→ **EXERCISE DESCRIPTION**: Count how many lines below include the string "Votze". Only that number should appear in the reply.

→ **Extracted page text data**:
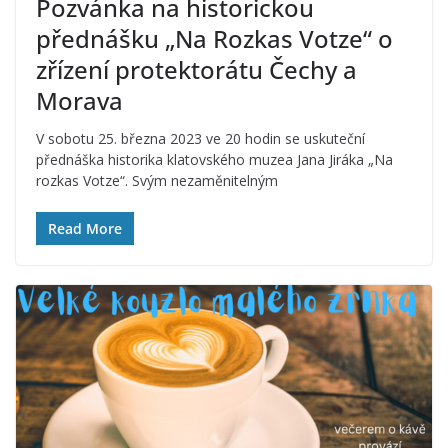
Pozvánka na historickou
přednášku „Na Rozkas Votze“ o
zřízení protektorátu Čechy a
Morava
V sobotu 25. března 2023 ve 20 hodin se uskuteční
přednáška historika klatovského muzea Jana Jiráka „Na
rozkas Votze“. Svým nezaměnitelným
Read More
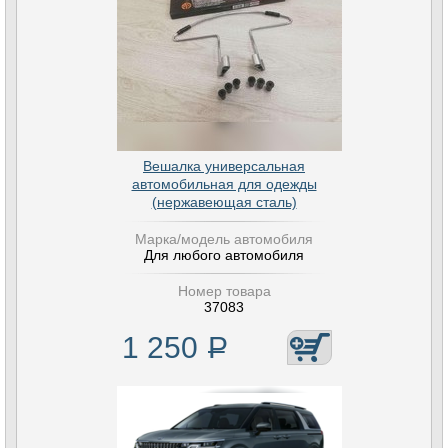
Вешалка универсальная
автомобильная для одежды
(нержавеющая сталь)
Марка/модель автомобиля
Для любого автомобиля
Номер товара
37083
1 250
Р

--

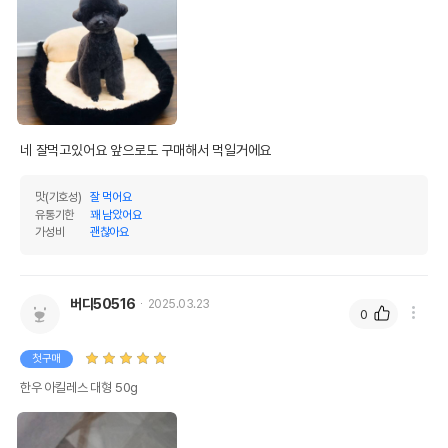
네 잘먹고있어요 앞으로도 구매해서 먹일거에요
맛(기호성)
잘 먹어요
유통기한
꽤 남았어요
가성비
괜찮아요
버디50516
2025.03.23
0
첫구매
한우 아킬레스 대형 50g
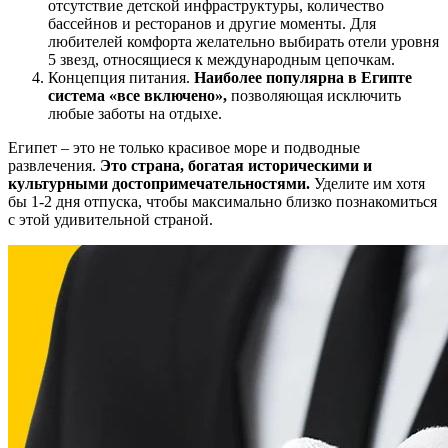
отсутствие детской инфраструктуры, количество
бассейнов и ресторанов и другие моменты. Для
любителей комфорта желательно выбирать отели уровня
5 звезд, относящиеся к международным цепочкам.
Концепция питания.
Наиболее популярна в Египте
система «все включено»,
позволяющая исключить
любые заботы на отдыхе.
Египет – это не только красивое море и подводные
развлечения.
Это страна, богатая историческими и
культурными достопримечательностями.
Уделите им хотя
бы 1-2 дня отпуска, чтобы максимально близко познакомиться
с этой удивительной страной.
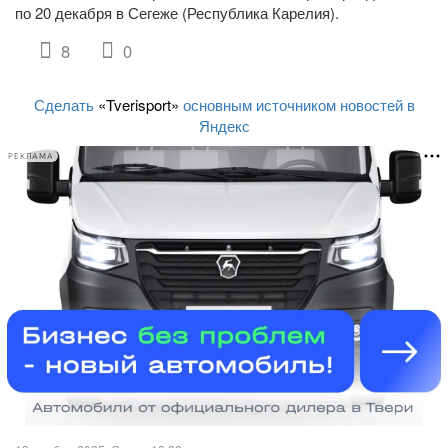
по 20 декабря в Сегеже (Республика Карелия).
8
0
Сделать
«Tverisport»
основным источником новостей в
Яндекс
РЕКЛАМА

--

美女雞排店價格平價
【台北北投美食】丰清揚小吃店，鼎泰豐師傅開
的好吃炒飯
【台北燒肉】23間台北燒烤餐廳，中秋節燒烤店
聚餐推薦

→ **TASK SOLUTION**: 2